Eh sì, che in Senegal abbia vinto le elezioni politiche Bassirou Diomaye Faye è anche “affare nostro”. I senegalesi, dopo settimane di tensioni, domenica hanno votato il nuovo presidente e le urne hanno consacrato il quarantaquattrenne candidato dell’opposizione. Perché ci riguarda tanto quello che accade a Dakar? Perché gli effetti della svolta senegalese portano incognite e ripercussioni economiche, in termini di gas, petrolio ed export, in Europa e in Italia in particolare.
Faye si è presentato alle elezioni come il “candidato del cambiamento”, pur avendo assicurato al mondo, subito dopo la vittoria, che il suo Paese rimarrà un "alleato affidabile" di tutti i partner stranieri "rispettosi". Nel suo programma si parla chiaramente di ripristino della “sovranità nazionale, svenduta ai Paesi Esteri”. Faye ha promesso di ridiscutere tutti i contratti minerari, del gas e del petrolio sottoscritti da Dakar coi colossi energetici internazionali. E, ex colonia francese, ha annunciato di voler uscire dal franco coloniale africano.
Il Senegal è uno dei Paesi chiave in Africa per l’Occidente. È ricco di giacimenti di gas e di petrolio e quindi l’Europa osserva con attenzione quanto sta succedendo. Ci saranno ripercussioni evidenti se la promessa della campagna elettorale sarà mantenuta. Ricontrattare e rivedere i contratti energetici siglati con i colossi internazionali per lo sfruttamento dei giacimenti di idrocarburi preoccupa gli investitori internazionali. Il Senegal è infatti uno dei Paesi fondamentali per un’Europa che si affranca dalla Russia per l'approvvigionamento di gas e petrolio. Roma ha un rapporto stretto con Dakar. Nel 2023 le esportazioni (di macchinari, apparecchiature e prodotti chimici) in Senegal hanno significato per l’Italia 236,43 milioni di euro (+11,4% rispetto all’anno precedente). A inizio anno i due governi (Roma e Dakar) hanno siglato un programma di Partneriato 2024-2025 finanziato con 105 milioni di euro. Si tratta di una serie di interventi mirati allo sviluppo e la crescita economica senegalese: occupazione, formazione, istruzione, ambiente, digitalizzazione. Il Senegal è uno dei tasselli del Piano Mattei del governo Meloni. E l’interesse strategico dell’Italia verso l’Africa è evidente, guardando i numeri. Nel 2013 nell’Africa sub-sahariana l’unico ufficio ICE (Istituto per il Commercio estero) era a Johannesburg. Oggi ce ne sono 8 e uno di questi è proprio a Dakar. E guardando agli scambi commerciali l’Italia è il secondo paese al mondo per import di prodotti africani (materie prime in particolare) e undicesimo per export).

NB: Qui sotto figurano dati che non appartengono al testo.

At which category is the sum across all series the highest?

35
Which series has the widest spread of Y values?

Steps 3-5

C’è poi l’altro punto del programma del nuovo presidente senegalese: la riforma monetaria, con l’allontanamento dal franco Cfa. Faye prima del voto ha parlato chiaramente: l’idea è di lavorare per una moneta unica a livello sub regionale e “se non riusciremo a portare avanti le riforme a livello comunitario, ci assumeremo la responsabilità di dare al Senegal una propria valuta", ha dichiarato. Niger, Mali e Burkina Faso hanno già annunciato di voler creare una moneta comune regionale anticoloniale per sostituire il franco Cfa, ancorato all’euro. La politica monetaria “nuova” indebolirebbe ovviamente l’influenza francese ed europea nell’area.
Guardando il quadro completo, dunque, le elezioni in Senegal sono, eccome, una questione di Roma e di tutta l’Europa.